**SELECTED PASSAGE:**
Alicia Alonso: Prima Ballerina

"Bernier-Grand's free-verse picture-book biography follows one of 20th-century ballet's most gifted—and steeliest—ballerinas, tracing her climb to the rank of prima ballerina assoluta and her battle to continue dancing as she loses her sight. Spiced with the Spanish of her native Cuba and full of poignant detail (her husband-to-be, seeing her dance, decides on the spot to study ballet so he can be her partner), Bernier-Grand's account does not flinch from Alonso's complex relationship with the Cuban government ("Why do you find killings by Castro/ more acceptable than killings by Batista?" picket signs read), nor from the physical punishment that is the reality of dance ("Dry blood has glued her toe shoes to her feet"). Colón's portraits have the dramatic scale of Depression-era murals; they capture Alonso's grace and celebrate her strength, too. There's little frilliness; Alonso's will to live and to dance seems like a force of nature, and the story, which follows her from childhood through her professional career and into retirement, has the scope of an adult work."

**EXERCISE TASK A:** Translate this sentence from the Alicia Alonso review into Spanish: "Colón's portraits have the dramatic scale of Depression-era murals; they capture Alonso's grace and celebrate her strength, too."
The records that follow have no connection to the review.

**RECORDS SUPPLIED:**
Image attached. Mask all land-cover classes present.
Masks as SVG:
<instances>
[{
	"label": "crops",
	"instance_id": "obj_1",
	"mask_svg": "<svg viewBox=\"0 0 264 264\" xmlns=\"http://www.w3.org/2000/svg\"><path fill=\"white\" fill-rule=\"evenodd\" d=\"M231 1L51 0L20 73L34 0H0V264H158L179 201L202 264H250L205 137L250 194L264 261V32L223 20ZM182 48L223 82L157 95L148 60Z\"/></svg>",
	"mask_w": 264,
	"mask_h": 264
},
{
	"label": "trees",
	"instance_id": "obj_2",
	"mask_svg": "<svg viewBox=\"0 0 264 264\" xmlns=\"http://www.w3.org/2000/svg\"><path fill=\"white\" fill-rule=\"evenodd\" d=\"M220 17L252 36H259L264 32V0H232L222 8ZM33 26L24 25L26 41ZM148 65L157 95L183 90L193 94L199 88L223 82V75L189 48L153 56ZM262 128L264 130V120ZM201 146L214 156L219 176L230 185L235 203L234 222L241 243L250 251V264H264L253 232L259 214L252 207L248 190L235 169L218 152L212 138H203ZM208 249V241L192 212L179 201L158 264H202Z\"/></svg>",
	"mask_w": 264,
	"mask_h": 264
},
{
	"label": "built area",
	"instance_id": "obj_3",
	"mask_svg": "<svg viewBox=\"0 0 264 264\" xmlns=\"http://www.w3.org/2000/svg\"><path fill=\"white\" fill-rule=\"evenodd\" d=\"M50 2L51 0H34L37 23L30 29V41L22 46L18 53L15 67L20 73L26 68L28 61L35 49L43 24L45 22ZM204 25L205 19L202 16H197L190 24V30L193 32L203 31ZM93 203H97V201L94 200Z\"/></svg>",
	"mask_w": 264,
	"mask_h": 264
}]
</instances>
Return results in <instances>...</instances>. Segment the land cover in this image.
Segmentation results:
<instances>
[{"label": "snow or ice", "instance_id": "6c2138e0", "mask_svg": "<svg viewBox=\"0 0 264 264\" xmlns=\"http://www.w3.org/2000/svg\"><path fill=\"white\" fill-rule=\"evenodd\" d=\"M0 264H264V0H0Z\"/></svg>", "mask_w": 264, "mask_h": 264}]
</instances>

**EXERCISE TASK B:** In the records, starting at the first line and ending at the line that contains "17L252 36H259L264 32V0H232L222", rename "label" to "category". Give only those lines again, with everything else unchanged.

**EXPECTED ANSWER A:** Los retratos de Colón tienen la escala dramática de los murales de la época de la Depresión; capturan la gracia de Alonso y celebran también su fuerza.

**EXPECTED ANSWER B:**
Image attached. Mask all land-cover classes present.
Masks as SVG:
<instances>
[{
	"category": "crops",
	"instance_id": "obj_1",
	"mask_svg": "<svg viewBox=\"0 0 264 264\" xmlns=\"http://www.w3.org/2000/svg\"><path fill=\"white\" fill-rule=\"evenodd\" d=\"M231 1L51 0L20 73L34 0H0V264H158L179 201L202 264H250L205 137L250 194L264 261V32L223 20ZM182 48L223 82L157 95L148 60Z\"/></svg>",
	"mask_w": 264,
	"mask_h": 264
},
{
	"category": "trees",
	"instance_id": "obj_2",
	"mask_svg": "<svg viewBox=\"0 0 264 264\" xmlns=\"http://www.w3.org/2000/svg\"><path fill=\"white\" fill-rule=\"evenodd\" d=\"M220 17L252 36H259L264 32V0H232L222 8ZM33 26L24 25L26 41ZM148 65L157 95L183 90L193 94L199 88L223 82V75L189 48L153 56ZM262 128L264 130V120ZM201 146L214 156L219 176L230 185L235 203L234 222L241 243L250 251V264H264L253 232L259 214L252 207L248 190L235 169L218 152L212 138H203ZM208 249V241L192 212L179 201L158 264H202Z\"/></svg>",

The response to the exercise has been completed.